Collected data:
BEGIN
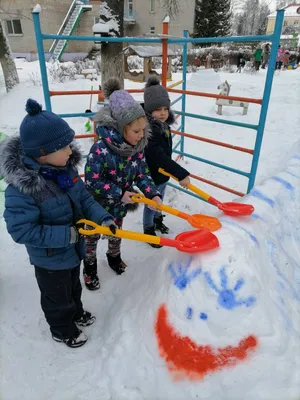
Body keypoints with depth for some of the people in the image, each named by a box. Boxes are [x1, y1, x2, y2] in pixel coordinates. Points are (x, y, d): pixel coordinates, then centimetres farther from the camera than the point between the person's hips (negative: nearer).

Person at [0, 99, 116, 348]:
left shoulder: (66, 169, -12)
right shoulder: (21, 188, -33)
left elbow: (84, 199, -2)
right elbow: (21, 230, -31)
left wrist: (103, 218, -16)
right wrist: (66, 234, -32)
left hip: (73, 249, 7)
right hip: (50, 259, -6)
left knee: (74, 287, 32)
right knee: (58, 297, 20)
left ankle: (76, 313, 60)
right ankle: (62, 330, 49)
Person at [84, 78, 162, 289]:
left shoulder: (137, 147, -12)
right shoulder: (101, 150, -34)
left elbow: (143, 173, -3)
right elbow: (92, 182, -29)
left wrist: (153, 194, -18)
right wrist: (120, 194, -25)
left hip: (120, 204, 6)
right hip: (98, 205, -5)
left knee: (116, 232, 28)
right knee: (93, 236, 18)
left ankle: (114, 257, 56)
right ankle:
END
TASK INSTRUCTIONS -
Would you restate word for word every line from the one holding "right shoulder: (21, 188, -33)" to the end of the entries, both ends included?

OUTPUT OF THE TASK -
right shoulder: (21, 188, -33)
left elbow: (84, 199, -2)
right elbow: (21, 230, -31)
left wrist: (103, 218, -16)
right wrist: (66, 234, -32)
left hip: (73, 249, 7)
right hip: (50, 259, -6)
left knee: (74, 287, 32)
right knee: (58, 297, 20)
left ankle: (76, 313, 60)
right ankle: (62, 330, 49)
Person at [84, 78, 162, 289]:
left shoulder: (137, 147, -12)
right shoulder: (101, 150, -34)
left elbow: (143, 173, -3)
right elbow: (92, 182, -29)
left wrist: (153, 194, -18)
right wrist: (120, 194, -25)
left hip: (120, 204, 6)
right hip: (98, 205, -5)
left knee: (116, 232, 28)
right knee: (93, 236, 18)
left ankle: (114, 257, 56)
right ankle:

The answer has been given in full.